The resolution of these narratives is less interesting than the very fact that they exist. (For the record, Nerve cheats a bit, veering sharply into well-trod conspiratorial vagueness and didactic uplift; Ingrid Goes West has the “courage” of its cynical convictions, and ends on a distinctively unpleasant note.) In both films, the technologies have specific relational functions – Roberts takes these dares to prove herself more adventurous than her friends imagine her; Plaza is presented as a vessel hollowed out by her phone’s expectations but ultimately legitimized in her “realness” by the approbation of strangers. Both are forms of social madness.

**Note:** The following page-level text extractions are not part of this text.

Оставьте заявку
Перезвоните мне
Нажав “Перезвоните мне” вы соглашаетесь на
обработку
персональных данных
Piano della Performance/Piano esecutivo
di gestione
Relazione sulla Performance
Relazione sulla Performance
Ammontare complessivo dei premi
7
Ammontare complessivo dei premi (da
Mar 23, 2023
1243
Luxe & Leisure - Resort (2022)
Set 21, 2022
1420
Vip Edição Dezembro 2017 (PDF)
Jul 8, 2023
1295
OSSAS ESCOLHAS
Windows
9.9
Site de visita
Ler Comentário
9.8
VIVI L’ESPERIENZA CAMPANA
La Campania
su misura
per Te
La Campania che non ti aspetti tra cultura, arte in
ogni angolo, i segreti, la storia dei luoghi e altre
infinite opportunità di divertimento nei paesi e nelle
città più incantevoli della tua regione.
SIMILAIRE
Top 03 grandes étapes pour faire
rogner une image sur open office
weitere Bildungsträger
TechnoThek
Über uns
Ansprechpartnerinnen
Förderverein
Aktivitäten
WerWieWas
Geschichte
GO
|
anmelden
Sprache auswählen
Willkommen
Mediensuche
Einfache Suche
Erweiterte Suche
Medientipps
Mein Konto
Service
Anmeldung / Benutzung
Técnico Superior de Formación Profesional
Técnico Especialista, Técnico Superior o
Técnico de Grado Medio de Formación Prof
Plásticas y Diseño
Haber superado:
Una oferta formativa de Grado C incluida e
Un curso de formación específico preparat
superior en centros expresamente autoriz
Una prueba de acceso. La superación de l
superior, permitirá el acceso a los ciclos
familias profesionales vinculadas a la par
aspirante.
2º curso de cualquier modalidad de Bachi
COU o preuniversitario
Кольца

There’s something distasteful about all of that, particularly in Ingrid, but something undeniably felt. It’s not simply a question of being alone in a crowd, or falling behind in the aspirational rat-races of presentation, or that our attempts to connect can distance us instead; as in Personal Shopper, where the madness and confusion of grief manifests most acutely in a back-and-forth text exchange, identity itself often hinges on these devices in our cinema right now. The paranoia isn’t really about who is on the other end of the line, or if the call is coming from inside the house. The point is that the house is inside the call.